Se desvela el secreto de qué faraónica obra se realiza en Atocha desde hace cinco años: en el centro de la plaza, frente a la estación, se erigirá un monolito de cristal de once metros de altura y ocho de ancho como recordatorio a las víctimas de los atentados del 11-M. Las obras comenzaron antes de los atentados, pero como nadie parece prestarle atención lo dejamos de lado. El Ayuntamiento y el Ministerio de Fomento han seleccionando el proyecto de Fresco Aroma de Manzana.
Fresco Aroma de Manzana, FAM, son Esaú Acosta, Mauro Gil-Fournier, Mikel Jaenike y Pedro Colón de Carvajal. Su propuesta es un promontorio formado por 15 mil placas de un vidrio especial tranparente y de perfil irregular como el de ciertas cristalizaciones de aristas asimétricas llamadas fractales. A uno le sorprende que un encargo de este tipo, tan solemne, se le encargue a algo llamado Fresco Aroma de Manzana, pero no quiero que los prejuicios vuelvan a arruinarme un artículo. Comenzamos la charla, una videoconference virtual imaginada.
P: Esaú, Mauro, Mikel y Pedro, cabezas visibles de FAM, ¿cuándo se terminarán las obras? Los madrileños, especialmente los afectados de forma directa, estamos un poco cansados.
FAM: En marzo de 2007. Sólo queda unir quince mil placas gigantes de vidrio con un pegamento acrílico muy sensible a la luz del sol. Quedarán encajadas por unas uniones similares a las de las piezas de un puzzle. La luz se reflejará distinto según sea el momento del día. Será guay.
C: Estar unidas por un pegamento muy sensible al sol con los días que está haciendo en Madrid, ¿no puede ser peligroso?
FAR: Son sólo 160 toneladas en total, y se asienta sobre un muro de hormigón.
C: Quizá eso explique el pifostio que hay montado. Al cruzar la calle los transeuntes juegan a adivinar cuántas grúas se divisan, para así quitar dramatismo a esquivar vallas y los vehículos que cruzan ocho carriles. Los comerciantes de la zona también aseguran estar perdiendo mucho dinero.
FAR: Es importante que comprendan que no hablamos sólo de un monolito. Es mucho más. Después de esto no habrá calle que cruzar, sino que se pasará por un túnel subterráneo que desembocará en la enorme sala desde la que se ve el monumento.
P: ¿Una sala? ¿Subterránea? ¿Cuánto de enorme? ¿Cuánto de subterránea?
FAR: Cuatrocientos metros cuadrados de extensión y cuatro metros debajo de la superficie. Ahi, como criaturas del subsuelo, la gente verá a quince metros de altura la "la bóveda monumental".
Aunque me callo, pienso que no me será evocador contemplar nada mientras millones de humeantes coches ruedan por encima de mí. Pero suavizo un poco las cosas.
P: En realidad no estoy demasiado de acuerdo con este tipo de construcciones conmemorativas, como ésta o el Bosque del Recuerdo...
La comparación no les gusta. Uno de ellos amenaza con abandonar la videoconference.
FAR: Esto no tiene nada que ver. Con nada. Con ver. Mientras alzas la mirada y recorres su belleza podrás leer las más expresivas frases que los madrileños dejaron en la estación los días posteriores a la matanza. Escritas en letras plateadas, permanecerán fijadas al vidrio "por succión".
Desconozco qué quiere decir con "por succión", pero puedo preguntárselo a un amigo ingeniero. Así que cambio de tema.

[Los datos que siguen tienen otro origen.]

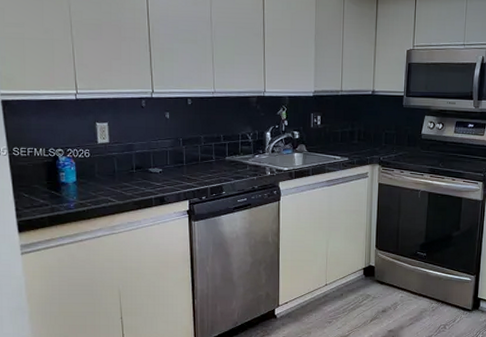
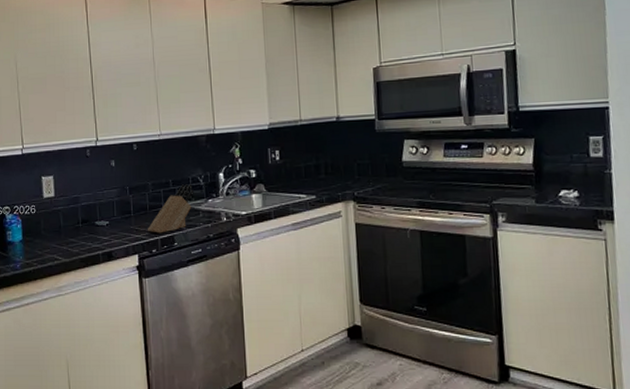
knife block: none [198,140,243,183] -> present [147,184,194,234]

C: Ya para terminar... ¿El hecho de ser un monolito gigante de vidrio con una transparecia estimada del 97% no dificultará su limpieza? ¿Sus destellos e iridiscencias no se verán afectados por vehículos o animales urbanos?. ¿Han pensado ya en algo?
FAR: Un sistema de autolimpieza y otro externo, colector de las aguas de lluvia, asegura que siempre permanecerá radiante. Por algo nos llamamos Fresco Aroma de Manzana. Por otra parte, sabemos que en Madrid plantear cuestiones como autolimpieza y reciclado de aguas suena a chiste, por lo que creemos será mejor concluir la entrevista. En realidad no es justo que hable en plural: mis otros tres compañeros se marcharon hace un rato y yo ni siquiera he acudido a la reunión. Así que nada, a conseguir un poco de alita de mosca.
Con un sentido apretón de manos virtual termina la conversación, no sin antes despedirme con uno de guiños cómplices.